Dernière question : êtes-vous optimiste quant à l’avenir de ce métier de journaliste en France, aussi bien vis-à-vis de la défiance que cette profession suscite aussi bien au niveau politique, policier ou même de la part de certains citoyens ?

C’est aussi un des aspects de la mobilisation des gilets jaunes : il y a la violence policière d’un côté, et la violence d’une partie des gilets jaunes de l’autre. Dans l’histoire de la presse, il y a plusieurs types de méfiance. Celle des hommes et femmes de lettre, qui, même si ça existe toujours, n’est pas la plus importante. Il y a aussi la méfiance des politiques, ce dont on vient de parler, avec Macron qui s’insère là-dedans. Et enfin il y a la méfiance des lecteurs, qui ont toujours accusé les journaux de répandre des fake news, d’être manipulés par le pouvoir, etc. Certains gilets jaunes sont dans ce prolongement-là, allant même jusqu’aux agressions physiques de journalistes. Il y a de quoi être inquiet car les journalistes sont pris dans un étau : d’un côté la défiance des politiques, de l’autre la défiance de ces lecteurs radicalisés. Ces lecteurs sont abreuvés d’infos et c’est paradoxal : ils détestent BFM mais passent leur vie à regarder BFM. Cela s’inscrit dans une longue histoire de la presse : avant, les lecteurs détestaient la presse mais la lisaient constamment.

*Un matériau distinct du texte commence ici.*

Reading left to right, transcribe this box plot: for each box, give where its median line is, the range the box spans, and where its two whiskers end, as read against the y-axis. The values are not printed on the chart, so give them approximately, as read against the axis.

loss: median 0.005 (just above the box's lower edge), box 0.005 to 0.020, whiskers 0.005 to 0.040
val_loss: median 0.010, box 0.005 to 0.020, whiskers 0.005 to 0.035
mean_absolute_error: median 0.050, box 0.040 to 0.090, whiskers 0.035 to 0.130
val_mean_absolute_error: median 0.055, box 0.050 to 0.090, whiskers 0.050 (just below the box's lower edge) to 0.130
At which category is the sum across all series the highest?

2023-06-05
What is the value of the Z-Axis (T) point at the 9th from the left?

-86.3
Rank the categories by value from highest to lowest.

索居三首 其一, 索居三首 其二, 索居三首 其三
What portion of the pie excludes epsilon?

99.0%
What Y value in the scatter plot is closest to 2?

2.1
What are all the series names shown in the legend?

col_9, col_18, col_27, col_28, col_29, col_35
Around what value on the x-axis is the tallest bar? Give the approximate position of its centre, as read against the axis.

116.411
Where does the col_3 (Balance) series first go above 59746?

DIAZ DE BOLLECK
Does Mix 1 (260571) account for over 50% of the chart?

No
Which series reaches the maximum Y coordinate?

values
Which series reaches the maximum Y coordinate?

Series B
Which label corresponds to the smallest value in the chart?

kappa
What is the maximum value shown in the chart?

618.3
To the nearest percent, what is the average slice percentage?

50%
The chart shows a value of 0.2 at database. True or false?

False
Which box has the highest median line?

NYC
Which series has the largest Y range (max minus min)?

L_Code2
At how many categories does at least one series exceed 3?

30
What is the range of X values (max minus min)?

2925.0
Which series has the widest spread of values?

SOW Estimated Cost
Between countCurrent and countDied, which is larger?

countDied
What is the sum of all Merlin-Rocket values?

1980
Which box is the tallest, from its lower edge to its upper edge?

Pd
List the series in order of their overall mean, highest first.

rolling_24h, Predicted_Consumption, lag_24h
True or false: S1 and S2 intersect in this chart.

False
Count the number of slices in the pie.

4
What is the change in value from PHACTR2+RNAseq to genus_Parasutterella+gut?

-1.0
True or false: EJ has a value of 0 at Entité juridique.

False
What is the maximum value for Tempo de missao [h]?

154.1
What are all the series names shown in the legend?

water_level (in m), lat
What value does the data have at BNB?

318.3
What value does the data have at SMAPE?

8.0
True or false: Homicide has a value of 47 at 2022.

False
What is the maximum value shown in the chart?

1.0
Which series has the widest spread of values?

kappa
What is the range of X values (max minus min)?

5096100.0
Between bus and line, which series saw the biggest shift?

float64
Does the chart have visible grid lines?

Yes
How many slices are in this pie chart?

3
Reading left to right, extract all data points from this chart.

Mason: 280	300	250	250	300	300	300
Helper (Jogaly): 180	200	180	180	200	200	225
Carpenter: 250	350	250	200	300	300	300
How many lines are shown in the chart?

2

« La presse est forte quand elle a cette conscience collective »

Mais ce qui est rassurant par rapport à toutes ces affaires, et notamment celle de la semaine dernière à Lille, c’est la levée de boucliers qu’il y a eu de la part de toutes les écoles de journalisme et d’une bonne partie du milieu journalistique. [….] La presse a commencé à devenir un pouvoir légitime fort quand elle a trouvé une cohérence des institutions pour la représenter, les premiers syndicats, la carte de presse, les premières écoles de journalisme à La Belle Epoque, dans l’entre-deux-guerres. Puis, plus tard, le journalisme va se structurer, avoir des protections dédiées, un certain nombre de combats vont être menés par les journalistes… Il y a eu l’émergence de cette conscience collective de la profession de journaliste, et c’est quand cette conscience collective existe que la presse devient forte. Ce qui est donc rassurant, c’est de voir qu’il y a un attachement très fort, notamment des jeunes, à cette légitimité et cette spécificité du métier de journaliste.